Most espresso machines will also produce steam for heating and frothing milk. If your machine is an inexpensive type, draw the espresso shot first before switching to the steamer mode. Place a small saucer over the espresso shot to keep it warm while you froth the milk. When the steamer is ready, expel a little steam first to remove any water. Then position the steam nozzle to the bottom of a jug of cold milk and open the steam valve. Slowly lower the jug to draw the nozzle closer to the surface of the milk so that it can draw in a little air. If you position it right, a whirlpool motion will be happening in the milk and you will get an even mix of bubbles throughout. The frothed milk should be about 70-75° C. Do not scorch the milk or allow it to boil! Turn off the steamer and prime the unit if necessary for your machine. Bang the milk jug down on a flat surface to break up any large bubbles, and swirl the jug around a few times (or mix the frothed milk with a spoon).
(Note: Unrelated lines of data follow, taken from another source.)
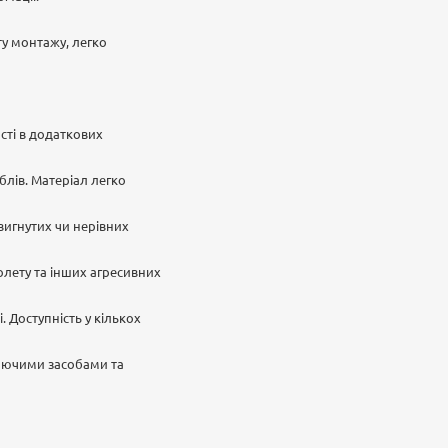
у монтажу, легко
сті в додаткових
еблів. Матеріал легко
 вигнутих чи нерівних
іолету та інших агресивних
. Доступність у кількох
миючими засобами та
Add the milk slowly to the espresso shot to make the desired coffee drink in the appropriate cup or glass. To make a macchiato, simply "stain" the coffee with a little of the frothed milk. Flat white and latte coffees contain about two thirds frothed milk. Cappuccino is made like a flat white but contains additional froth on top and a sprinkle of powdered drinking chocolate. 

Once you get the process right, you'll be the envy of all your friends!